We'll start with a basic OLS linear regression model:

In [None]:
from sklearn import linear_model
lin_reg = linear_model.LinearRegression(n_jobs=1)  # CPUs to use)

model = lin_reg.fit(X_train, y_train)
print(model.score(X_test, y_test))

### GLM - Ridge Regression

In [None]:
from sklearn import linear_model
ridge_reg = linear_model.Ridge(alpha=1.0,  # regularization
                               normalize=True,  # normalize X regressors
                               solver='auto',
                               random_state = 10)  # options = ‘auto’, ‘svd’, ‘cholesky’, ‘lsqr’, ‘sparse_cg’, ‘sag'

model = ridge_reg.fit(X_train, y_train)
print(model.score(X_test, y_test))

### GLM - Elastic Net Regression

In [None]:
elastic_reg = linear_model.ElasticNet(alpha=1.0,  # penalty, 0 is OLS 
                               random_state=10,
                               selection='cyclic')  # or 'random', which converges faster

model = elastic_reg.fit(X_train, y_train)
print(model.score(X_test, y_test))

### Support Vector Regression

In [None]:
from sklearn import svm

sv_reg = svm.SVR(kernel='linear',  # ‘linear’, ‘poly’, ‘rbf’, ‘sigmoid’, ‘precomputed’
                 degree=3,  # only used for 'poly' above
                 gamma='auto',  # kernal coeff, default auto is 1/n_features
                 C=1.0)

model = sv_reg.fit(X_train, y_train)
print(model.score(X_test, y_test))

### K-nearest neighbors regression

In [None]:
from sklearn import neighbors

knn_reg = neighbors.KNeighborsRegressor(n_neighbors=5,
                                        weights='uniform',  # ‘distance’ weights points by inverse of their distance
                                        algorithm='auto',  # out of ‘ball_tree’, ‘kd_tree’, ‘brute’
                                        leaf_size=30)  # for tree algorithms

model = knn_reg.fit(X_train, y_train)
print(model.score(X_test, y_test))

### Random Forest Regression

In [None]:
from sklearn import ensemble

rf_reg = ensemble.RandomForestRegressor(n_estimators=10,  # number of trees
                                        criterion='mse',  # how to measure fit
                                        max_depth=None,  # how deep tree nodes can go
                                        min_samples_split=2,  # samples needed to split node
                                        min_samples_leaf=1,  # samples needed for a leaf
                                        min_weight_fraction_leaf=0.0,  # weight of samples needed for a node
                                        max_features='auto',  # max feats
                                        max_leaf_nodes=None,  # max nodes
                                        n_jobs=1, # how many to run parallel
                                        random_state=10)

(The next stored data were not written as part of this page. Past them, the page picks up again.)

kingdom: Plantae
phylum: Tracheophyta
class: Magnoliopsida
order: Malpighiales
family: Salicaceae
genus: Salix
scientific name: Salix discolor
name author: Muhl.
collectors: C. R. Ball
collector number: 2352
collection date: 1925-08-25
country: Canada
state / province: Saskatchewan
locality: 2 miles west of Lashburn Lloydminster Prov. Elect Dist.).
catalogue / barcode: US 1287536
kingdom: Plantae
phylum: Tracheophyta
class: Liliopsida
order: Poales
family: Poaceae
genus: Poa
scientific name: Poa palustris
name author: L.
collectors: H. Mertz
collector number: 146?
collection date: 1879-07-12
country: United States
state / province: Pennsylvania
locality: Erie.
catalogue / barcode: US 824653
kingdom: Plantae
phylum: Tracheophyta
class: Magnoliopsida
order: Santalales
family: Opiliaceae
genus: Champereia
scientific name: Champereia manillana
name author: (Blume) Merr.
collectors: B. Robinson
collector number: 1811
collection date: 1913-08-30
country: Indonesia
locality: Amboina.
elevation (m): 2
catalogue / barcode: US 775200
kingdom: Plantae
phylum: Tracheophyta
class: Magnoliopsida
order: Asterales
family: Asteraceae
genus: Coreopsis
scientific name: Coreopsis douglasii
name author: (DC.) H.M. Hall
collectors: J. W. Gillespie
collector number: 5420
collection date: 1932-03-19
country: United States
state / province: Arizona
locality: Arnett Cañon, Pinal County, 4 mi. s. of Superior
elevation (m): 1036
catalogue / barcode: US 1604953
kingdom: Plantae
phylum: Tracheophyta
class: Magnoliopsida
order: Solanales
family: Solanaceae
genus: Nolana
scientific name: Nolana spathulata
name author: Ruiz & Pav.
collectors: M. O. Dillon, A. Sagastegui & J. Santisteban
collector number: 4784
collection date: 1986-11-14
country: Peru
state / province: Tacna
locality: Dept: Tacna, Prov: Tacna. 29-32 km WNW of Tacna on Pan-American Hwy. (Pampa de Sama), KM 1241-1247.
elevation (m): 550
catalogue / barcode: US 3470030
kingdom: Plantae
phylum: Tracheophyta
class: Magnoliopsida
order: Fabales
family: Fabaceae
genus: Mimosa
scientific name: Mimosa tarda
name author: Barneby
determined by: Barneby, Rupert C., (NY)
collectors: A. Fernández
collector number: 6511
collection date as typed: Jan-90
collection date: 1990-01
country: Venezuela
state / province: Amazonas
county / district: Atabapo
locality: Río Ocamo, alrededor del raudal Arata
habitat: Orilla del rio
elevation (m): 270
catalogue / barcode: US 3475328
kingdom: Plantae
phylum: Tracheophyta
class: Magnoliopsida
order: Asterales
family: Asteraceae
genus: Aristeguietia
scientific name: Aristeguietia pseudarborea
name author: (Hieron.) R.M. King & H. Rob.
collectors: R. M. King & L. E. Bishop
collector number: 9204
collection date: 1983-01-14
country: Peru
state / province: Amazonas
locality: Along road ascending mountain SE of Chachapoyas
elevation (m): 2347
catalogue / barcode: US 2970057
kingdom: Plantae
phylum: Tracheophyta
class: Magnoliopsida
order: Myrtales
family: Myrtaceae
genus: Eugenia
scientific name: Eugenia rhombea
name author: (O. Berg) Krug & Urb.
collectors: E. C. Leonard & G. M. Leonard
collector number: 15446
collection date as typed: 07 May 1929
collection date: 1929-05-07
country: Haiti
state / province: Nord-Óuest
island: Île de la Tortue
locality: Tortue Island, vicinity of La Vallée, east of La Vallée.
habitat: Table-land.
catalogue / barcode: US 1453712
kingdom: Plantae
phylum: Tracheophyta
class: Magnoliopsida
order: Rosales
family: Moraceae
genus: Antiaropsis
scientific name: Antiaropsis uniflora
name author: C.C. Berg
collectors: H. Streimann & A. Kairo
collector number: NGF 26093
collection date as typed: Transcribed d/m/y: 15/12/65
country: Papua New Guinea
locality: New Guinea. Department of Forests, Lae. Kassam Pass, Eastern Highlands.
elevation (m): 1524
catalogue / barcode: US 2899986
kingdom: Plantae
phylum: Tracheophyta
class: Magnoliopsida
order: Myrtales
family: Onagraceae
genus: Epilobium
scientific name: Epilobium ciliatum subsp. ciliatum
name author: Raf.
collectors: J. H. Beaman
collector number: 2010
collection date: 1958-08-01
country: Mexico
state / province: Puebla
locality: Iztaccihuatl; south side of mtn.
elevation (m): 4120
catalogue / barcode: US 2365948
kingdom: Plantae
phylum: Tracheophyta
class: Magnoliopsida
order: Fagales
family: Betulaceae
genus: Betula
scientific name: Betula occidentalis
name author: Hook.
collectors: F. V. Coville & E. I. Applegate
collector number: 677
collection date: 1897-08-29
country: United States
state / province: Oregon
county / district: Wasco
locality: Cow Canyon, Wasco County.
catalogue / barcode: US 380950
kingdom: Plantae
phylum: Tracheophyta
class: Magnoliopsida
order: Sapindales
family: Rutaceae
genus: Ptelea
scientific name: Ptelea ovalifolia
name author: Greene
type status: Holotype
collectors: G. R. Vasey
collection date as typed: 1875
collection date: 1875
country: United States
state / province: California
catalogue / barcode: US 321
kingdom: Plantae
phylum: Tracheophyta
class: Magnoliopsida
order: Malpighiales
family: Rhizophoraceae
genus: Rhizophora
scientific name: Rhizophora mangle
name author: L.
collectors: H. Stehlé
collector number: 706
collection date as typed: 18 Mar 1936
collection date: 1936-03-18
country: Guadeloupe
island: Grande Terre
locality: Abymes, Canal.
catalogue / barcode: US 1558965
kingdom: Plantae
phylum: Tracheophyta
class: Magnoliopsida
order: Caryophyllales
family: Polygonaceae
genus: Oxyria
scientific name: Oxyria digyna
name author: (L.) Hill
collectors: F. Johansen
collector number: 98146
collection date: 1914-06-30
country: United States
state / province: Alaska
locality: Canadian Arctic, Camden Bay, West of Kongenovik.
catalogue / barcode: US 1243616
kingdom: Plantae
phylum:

model = rf_reg.fit(X_train, y_train)
print(model.score(X_test, y_test))

### Boosting - AdaBoost Regression

In [None]:
ab_reg = ensemble.AdaBoostRegressor(base_estimator=None,  # default is DT 
                                    n_estimators=50,  # number to try before stopping
                                    learning_rate=1.0,  # decrease influence of each additional estimator
                                    random_state=10,
                                    loss='linear')  # also ‘square’, ‘exponential’


model = ab_reg.fit(X_train, y_train)
print(model.score(X_test, y_test))

## 3) Grid Search

As with classfication, you can also use grid search on regression models.

In [None]:
param_grid = {'n_estimators': range(10,50),
              'learning_rate': np.arange(0.01, 1, .1)}

In [None]:
from sklearn.model_selection import GridSearchCV

model_c = GridSearchCV(ensemble.AdaBoostRegressor(), param_grid)
model_c.fit(X_train, y_train)

In [None]:
best_index = np.argmax(model_c.cv_results_["mean_test_score"])

print(model_c.cv_results_["params"][best_index])
print(max(model_c.cv_results_["mean_test_score"]))
print(model_c.score(X_test, y_test))

## Challenge

Choose three algorithms and use grid search to determine the best model for this dataset.